--- Auszug ---
Dass der 60 Jahre alte Islamist einmal Hosni Mubarak nachfolgen könnte – damit hatte allerdings kaum einer gerechnet. Selbst für die Muslimbruderschaft ist Mursi lediglich die zweite Wahl. Die Partei für Freiheit und Gerechtigkeit schickte ihn erst ins Rennen, nachdem sein Stellvertreter Chairat al-Schater von einer Kandidatur für das Präsidentenamt ausgeschlossen wurde. Al-Schater gilt als charismatisch, Mursi als Pragmatiker.
Eher Kontinuität als Wandel
"Mohammed Mursi ist eine blasse Figur", sagt auch Hamadi El-Aouni, Ägypten-Experte an der Freien Universität Berlin, im Gespräch mit der Deutschen Welle. "Er bemüht sich um Dialog, aber er bleibt ein Fundamentalist." Auch nach Mursis Sieg rechnet El-Aouni damit, dass er dem Programm der Muslimbruderschaft treu bleiben wird. Die Voraussetzungen dafür sind ohnehin günstig: Die Muslimbruderschaft ist die stärkste Kraft in der ägyptischen Politik und verfügt über beste Kontakte im ganzen Land. Darüber hinaus ist die Bewegung in den konservativen Teilen der ägyptischen Gesellschaft tief verwurzelt.
--- Bereitgestellte Daten ---
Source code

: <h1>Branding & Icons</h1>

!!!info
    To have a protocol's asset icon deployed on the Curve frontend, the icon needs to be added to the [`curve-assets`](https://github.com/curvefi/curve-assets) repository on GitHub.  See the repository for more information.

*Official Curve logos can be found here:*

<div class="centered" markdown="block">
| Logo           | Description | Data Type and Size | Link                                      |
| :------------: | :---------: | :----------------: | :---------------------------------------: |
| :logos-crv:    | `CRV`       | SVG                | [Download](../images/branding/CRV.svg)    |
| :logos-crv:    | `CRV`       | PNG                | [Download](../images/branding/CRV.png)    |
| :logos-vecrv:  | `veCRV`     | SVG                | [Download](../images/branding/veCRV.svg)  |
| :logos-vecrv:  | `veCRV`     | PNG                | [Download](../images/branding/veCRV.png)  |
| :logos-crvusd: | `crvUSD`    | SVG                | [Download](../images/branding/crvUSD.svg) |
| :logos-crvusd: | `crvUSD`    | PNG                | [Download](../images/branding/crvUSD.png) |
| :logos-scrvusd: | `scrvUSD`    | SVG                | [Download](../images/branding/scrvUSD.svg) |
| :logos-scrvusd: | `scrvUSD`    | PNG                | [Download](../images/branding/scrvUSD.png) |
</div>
---
Aufgabe: Zitieren Sie aus dem Auszug über Mohammed Mursi den Abschnitt, der mit „Eher Kontinuität als“ beginnt und mit „Gesellschaft tief verwurzelt.“ endet.

Antwort:
Eher Kontinuität als Wandel
"Mohammed Mursi ist eine blasse Figur", sagt auch Hamadi El-Aouni, Ägypten-Experte an der Freien Universität Berlin, im Gespräch mit der Deutschen Welle. "Er bemüht sich um Dialog, aber er bleibt ein Fundamentalist." Auch nach Mursis Sieg rechnet El-Aouni damit, dass er dem Programm der Muslimbruderschaft treu bleiben wird. Die Voraussetzungen dafür sind ohnehin günstig: Die Muslimbruderschaft ist die stärkste Kraft in der ägyptischen Politik und verfügt über beste Kontakte im ganzen Land. Darüber hinaus ist die Bewegung in den konservativen Teilen der ägyptischen Gesellschaft tief verwurzelt.